**DETALLES DEL EJERCICIO**
Retoma el texto sobre la belleza en el arte y prosíguelo a partir de su última oración.

La rigurosa ambigüedad que rodea al concepto de belleza ha sido desde siempre un índice de las dificultades que toda sociedad ha tenido para establecer una definición precisa y definitiva de lo que parece ser más placentero a los sentidos.
La belleza parece convocar certezas sólo en el momento justo en que ya su huida está planificada. El concepto escapa a las categorías desde el momento mismo en que deseamos ubicarlo en alguna, aunque todos sepamos de qué estamos hablando cuando nos referimos a ella. La desesperación de los que buscan certidumbres y fórmulas explicativas encuentra un buen consuelo en el concepto de clásico. Una forma de lo bello sería lo clásico, lo permanente e inmutable. La Venus de Milo es una belleza clásica, Las señoritas de Avignon, en cambio, siguen resultando muy modernas para la mayoría, aún un siglo después de ser pintada por Picasso. Evidentemente el pintor español no aspiraba a que sus figuras sedujeran por su “belleza”, más bien buscó espantarnos por lo contrario. El cuadro podrá ser admirable como gesto estético, pero las mujeres retratadas son de una fealdad cruelmente explícita. Esto nos permite entender que la belleza en arte no tiene que ver con el tema ni con la apariencia, sino que con su tratamiento, y éste no tiene directa relación con lo que resulta epidérmicamente hermoso, sino que con lo que es expresivamente significativo.
Una obra de arte tanto expresa como significa y deja de tener la condición de arte cuando pierde estos objetivos. Una obra abstracta podrá no ser directamente significadora, pero sí deberá ser al menos expresiva, lo que implica finalmente una intención, manifiesta o no, de significar algo, traducible o no a otras categorías de lenguaje.
La belleza pertenece en arte al nivel de estas intenciones más profundas, por lo que podemos considerar bella a La Gioconda que es el retrato de una mujer nada de hermosa, pero que es capaz de perturbarnos y seducirnos desde hace cinco siglos a causa de su belleza pictórica. Por su lado Venus del espejo de Velásquez muestra un cuerpo desnudo de evidente atractivo físico, pero lo que hace que la pintura nos resulte bella es su misterio, la armonía de su sobria gama de colores, las sutiles veladuras de color que componen el espacio y el volumen ilusorio en que nuestra imaginación logra instalarse. Quien nada entienda de todo esto podrá llamar “bonita” a la Venus por tener un cuerpo parecido al de una modelo contemporánea de cualquier revista erótica.
El cine ha debido contar con todo esto para que pueda ser considerada una disciplina artística y expresiva. Y esto no sólo en el ámbito de la realización, también en la constitución de su mitología. La diferencia entre la “bonitura” de Marilyn Monroe y la belleza perturbadora de su mirada infantil, estremecida por una afectividad inconclusa y una sensualidad inocente, hacen que ella siga siendo uno de los mitos imbatibles del Séptimo Arte. No son el artificio de su color de cabellos o la generosidad de sus escotes los que mantienen a la Monroe en el imaginario colectivo, es la armoniosa relación que va de la forma al contenido y viceversa.

[Registros de una colección de datos]
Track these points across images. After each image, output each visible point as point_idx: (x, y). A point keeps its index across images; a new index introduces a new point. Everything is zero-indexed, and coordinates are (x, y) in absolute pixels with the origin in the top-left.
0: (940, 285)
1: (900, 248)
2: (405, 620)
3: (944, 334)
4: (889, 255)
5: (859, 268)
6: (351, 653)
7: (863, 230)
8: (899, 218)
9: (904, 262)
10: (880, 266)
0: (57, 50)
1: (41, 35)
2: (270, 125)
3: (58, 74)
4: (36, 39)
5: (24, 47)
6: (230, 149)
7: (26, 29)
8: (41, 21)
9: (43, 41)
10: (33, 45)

==

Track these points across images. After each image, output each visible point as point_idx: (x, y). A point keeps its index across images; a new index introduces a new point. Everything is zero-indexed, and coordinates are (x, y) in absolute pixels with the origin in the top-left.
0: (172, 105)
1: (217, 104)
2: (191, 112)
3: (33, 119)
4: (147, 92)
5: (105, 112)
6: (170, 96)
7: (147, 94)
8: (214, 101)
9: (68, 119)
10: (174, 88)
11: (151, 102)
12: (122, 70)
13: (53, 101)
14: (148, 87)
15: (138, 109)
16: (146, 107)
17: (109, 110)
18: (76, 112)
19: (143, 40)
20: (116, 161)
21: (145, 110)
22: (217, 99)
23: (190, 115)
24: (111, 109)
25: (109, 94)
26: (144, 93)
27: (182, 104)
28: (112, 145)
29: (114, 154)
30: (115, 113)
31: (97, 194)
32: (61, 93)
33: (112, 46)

**RESULTADO OBTENIDO**
Ateniéndonos a que la expresividad de una obra surge de una voluntad manifiesta de lograrla, al margen de los resultados obtenidos, conciente o inconcientemente, podríamos afirmar, quizás polémicamente, que el cine chileno acaba de cumplir cincuenta años y que todo lo anterior ha sido cinematógrafo.
La diferencia entre una cosa y la otra dependería justamente de su voluntad expresiva. Seguimos en esto la terminología utilizada por Edgar Morin en El cine o el hombre imaginario, según la cual el cinematógrafo sería el instrumento técnico inaugurado por los hermanos Lumière, mientras que el cine sería ya el lenguaje expresivo que se desprende del mecanismo.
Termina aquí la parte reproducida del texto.